November 5, 2020
As positive cases continue to rise in Douglas County and in the surrounding counties, we continue to monitor all things related to COVID-19 and its impact on the health and safety of our school community. We also want to continue to do our part to communicate with you about how you can help us here at SPSL.
SPSL is doing everything we can within our school to keep our students safe. We heard from so many of you last spring about the importance of in-person learning. We agree wholeheartedly. But we need your help. As you consider out of school activities and gatherings that your student may participate in, please ask yourself – is it worth it? Could the sleepover, party, or other activity compromise the health and well-being of your student or others? Could it result in your child not being able to continue learning in-person at school? Unless we all make (very hard and sometimes uncomfortable) decisions to protect our students, we face the very real possibility of virtual learning.

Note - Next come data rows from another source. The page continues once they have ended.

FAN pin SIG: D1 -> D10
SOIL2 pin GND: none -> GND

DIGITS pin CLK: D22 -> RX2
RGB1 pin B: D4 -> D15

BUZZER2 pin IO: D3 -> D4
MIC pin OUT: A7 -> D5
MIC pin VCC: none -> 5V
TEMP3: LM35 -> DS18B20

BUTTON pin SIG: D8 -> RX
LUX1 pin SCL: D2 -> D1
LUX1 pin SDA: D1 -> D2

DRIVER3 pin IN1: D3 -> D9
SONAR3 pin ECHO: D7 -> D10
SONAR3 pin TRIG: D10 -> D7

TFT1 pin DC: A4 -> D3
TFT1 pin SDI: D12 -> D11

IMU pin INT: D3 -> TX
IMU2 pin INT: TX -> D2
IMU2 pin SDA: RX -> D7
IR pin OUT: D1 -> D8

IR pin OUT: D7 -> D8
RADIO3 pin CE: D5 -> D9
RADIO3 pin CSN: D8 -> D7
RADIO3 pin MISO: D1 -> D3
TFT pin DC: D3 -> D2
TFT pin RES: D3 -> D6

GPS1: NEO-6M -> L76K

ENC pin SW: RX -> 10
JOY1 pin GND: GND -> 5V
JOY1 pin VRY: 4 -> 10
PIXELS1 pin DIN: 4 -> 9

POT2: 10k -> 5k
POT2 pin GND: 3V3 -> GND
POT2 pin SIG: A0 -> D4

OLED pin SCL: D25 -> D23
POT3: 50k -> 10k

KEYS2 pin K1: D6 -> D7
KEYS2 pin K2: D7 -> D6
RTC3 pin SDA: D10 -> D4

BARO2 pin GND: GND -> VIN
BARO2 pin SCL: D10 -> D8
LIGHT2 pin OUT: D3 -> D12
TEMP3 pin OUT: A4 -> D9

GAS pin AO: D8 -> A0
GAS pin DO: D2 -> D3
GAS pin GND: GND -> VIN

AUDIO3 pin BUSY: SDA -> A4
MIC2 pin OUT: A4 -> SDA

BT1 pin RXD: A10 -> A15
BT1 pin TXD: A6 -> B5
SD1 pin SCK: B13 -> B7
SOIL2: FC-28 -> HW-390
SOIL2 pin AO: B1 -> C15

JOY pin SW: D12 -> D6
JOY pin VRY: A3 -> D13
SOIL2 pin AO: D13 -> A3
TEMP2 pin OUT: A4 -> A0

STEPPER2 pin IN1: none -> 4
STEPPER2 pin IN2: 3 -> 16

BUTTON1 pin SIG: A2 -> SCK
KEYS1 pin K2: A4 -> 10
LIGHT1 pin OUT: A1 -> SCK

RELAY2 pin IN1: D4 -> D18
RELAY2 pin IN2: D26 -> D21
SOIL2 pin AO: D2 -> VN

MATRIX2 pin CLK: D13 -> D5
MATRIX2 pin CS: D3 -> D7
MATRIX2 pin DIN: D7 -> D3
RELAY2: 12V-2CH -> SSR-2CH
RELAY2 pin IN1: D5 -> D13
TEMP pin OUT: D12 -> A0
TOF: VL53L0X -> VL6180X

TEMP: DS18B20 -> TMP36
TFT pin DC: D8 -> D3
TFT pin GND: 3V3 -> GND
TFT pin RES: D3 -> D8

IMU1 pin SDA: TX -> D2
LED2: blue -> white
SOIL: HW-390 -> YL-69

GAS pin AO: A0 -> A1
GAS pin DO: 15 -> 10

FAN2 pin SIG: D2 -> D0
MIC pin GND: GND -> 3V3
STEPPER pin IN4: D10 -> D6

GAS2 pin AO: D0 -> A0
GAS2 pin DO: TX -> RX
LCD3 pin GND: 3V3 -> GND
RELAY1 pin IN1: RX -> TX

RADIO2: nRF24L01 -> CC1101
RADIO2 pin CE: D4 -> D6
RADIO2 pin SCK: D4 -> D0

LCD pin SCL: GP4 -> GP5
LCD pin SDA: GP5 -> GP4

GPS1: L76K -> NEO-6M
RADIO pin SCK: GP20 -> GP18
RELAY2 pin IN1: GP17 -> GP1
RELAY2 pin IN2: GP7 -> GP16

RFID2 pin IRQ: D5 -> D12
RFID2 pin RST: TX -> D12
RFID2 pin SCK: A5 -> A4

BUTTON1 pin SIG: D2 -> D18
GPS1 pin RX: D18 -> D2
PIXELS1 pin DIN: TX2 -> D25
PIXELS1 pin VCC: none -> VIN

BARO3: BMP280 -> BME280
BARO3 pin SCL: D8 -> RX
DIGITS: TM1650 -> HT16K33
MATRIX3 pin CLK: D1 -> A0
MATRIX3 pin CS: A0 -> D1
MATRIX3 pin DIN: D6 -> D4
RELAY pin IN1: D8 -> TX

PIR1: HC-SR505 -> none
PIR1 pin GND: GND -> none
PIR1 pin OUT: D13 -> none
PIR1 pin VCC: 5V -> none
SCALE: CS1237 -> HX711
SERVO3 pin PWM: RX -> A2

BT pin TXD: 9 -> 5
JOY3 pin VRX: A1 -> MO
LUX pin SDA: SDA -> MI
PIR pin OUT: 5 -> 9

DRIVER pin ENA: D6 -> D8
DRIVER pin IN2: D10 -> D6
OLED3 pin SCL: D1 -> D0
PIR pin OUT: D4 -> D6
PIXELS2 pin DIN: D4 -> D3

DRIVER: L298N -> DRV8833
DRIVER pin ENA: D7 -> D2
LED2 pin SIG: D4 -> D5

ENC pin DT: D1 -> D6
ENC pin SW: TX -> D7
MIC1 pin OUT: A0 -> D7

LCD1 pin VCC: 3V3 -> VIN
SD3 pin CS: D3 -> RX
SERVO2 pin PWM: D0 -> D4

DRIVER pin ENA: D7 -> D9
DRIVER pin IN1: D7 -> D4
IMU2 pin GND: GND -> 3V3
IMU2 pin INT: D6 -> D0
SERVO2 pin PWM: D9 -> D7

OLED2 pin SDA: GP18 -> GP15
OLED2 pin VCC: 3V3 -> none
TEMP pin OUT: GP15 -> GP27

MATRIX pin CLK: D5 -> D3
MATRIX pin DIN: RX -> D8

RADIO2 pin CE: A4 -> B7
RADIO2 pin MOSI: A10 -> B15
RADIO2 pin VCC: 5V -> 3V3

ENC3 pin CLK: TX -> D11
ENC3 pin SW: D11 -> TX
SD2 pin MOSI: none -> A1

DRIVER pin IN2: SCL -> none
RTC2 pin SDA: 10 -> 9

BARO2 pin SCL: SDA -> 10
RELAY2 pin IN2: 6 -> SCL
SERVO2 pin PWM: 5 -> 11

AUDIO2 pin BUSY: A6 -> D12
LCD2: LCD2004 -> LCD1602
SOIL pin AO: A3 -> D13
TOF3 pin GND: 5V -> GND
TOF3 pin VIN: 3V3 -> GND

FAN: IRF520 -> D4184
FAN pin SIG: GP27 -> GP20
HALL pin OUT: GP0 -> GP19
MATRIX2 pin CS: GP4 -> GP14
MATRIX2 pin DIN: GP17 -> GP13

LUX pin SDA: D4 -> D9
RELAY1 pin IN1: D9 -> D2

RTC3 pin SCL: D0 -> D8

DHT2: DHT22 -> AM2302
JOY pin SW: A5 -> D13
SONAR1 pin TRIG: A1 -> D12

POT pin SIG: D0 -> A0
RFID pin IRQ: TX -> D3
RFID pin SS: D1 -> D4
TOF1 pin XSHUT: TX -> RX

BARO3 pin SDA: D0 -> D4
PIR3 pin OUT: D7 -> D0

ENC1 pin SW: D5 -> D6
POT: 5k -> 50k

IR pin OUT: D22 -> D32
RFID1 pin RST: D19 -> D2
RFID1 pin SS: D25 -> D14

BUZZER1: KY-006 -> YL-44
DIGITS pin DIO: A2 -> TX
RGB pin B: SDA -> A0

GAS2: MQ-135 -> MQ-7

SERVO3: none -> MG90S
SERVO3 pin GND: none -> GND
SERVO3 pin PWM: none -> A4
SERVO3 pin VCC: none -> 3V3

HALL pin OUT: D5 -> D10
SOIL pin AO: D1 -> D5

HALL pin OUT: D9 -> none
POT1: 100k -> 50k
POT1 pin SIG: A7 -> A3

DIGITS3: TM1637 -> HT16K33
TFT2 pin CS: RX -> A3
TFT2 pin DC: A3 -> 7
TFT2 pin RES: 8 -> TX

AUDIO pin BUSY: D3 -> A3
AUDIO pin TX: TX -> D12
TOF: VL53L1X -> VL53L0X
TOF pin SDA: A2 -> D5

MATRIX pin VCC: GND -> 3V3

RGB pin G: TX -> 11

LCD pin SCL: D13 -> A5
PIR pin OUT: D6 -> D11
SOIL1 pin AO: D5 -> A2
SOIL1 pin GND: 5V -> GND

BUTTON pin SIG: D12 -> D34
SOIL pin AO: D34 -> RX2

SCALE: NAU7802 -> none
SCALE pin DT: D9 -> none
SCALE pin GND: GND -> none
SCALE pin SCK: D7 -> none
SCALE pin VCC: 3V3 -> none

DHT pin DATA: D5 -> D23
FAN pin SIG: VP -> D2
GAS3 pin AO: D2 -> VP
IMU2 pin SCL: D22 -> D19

I am sharing with you an analogy forwarded on to me by one of my contacts at the Douglas County Health Department from a medical doctor and scientist named Nicholas Christakis. I hope this may help our families understand the non-pharmaceutical interventions we all should take to prevent the spread of COVID19. It is called “The Swiss Cheese Model.”
“The Swiss Cheese Model”:
Contact reduction interventions involve shutting down schools, lockdowns and night curfews while transmission reduction interventions include washing hands, wearing masks, faster and sensitive testing. These are referred to as non-pharmaceutical interventions since they don’t involve vaccines or medicines.
According to the model, each intervention represents a slice of Swiss cheese. Like slices of Swiss cheese have holes in them, no intervention is foolproof alone. However, when a set of them like physical distancing, ventilation, masks, hygiene, fast sensitive testing, contact tracing and surface cleaning are implemented together, they are effective in bringing the outbreak under control.
Thus, multiple layers of intervention can be successful in making up for each intervention’s individual deficiencies.
Christakis further wrote, “In order to stop the spread of the SARS-Cov-2 and substantially reduce the risk of the Covid-19 epidemic in a family, firm or nation, one just needs enough layers of Swiss cheese, but not necessarily all of them.”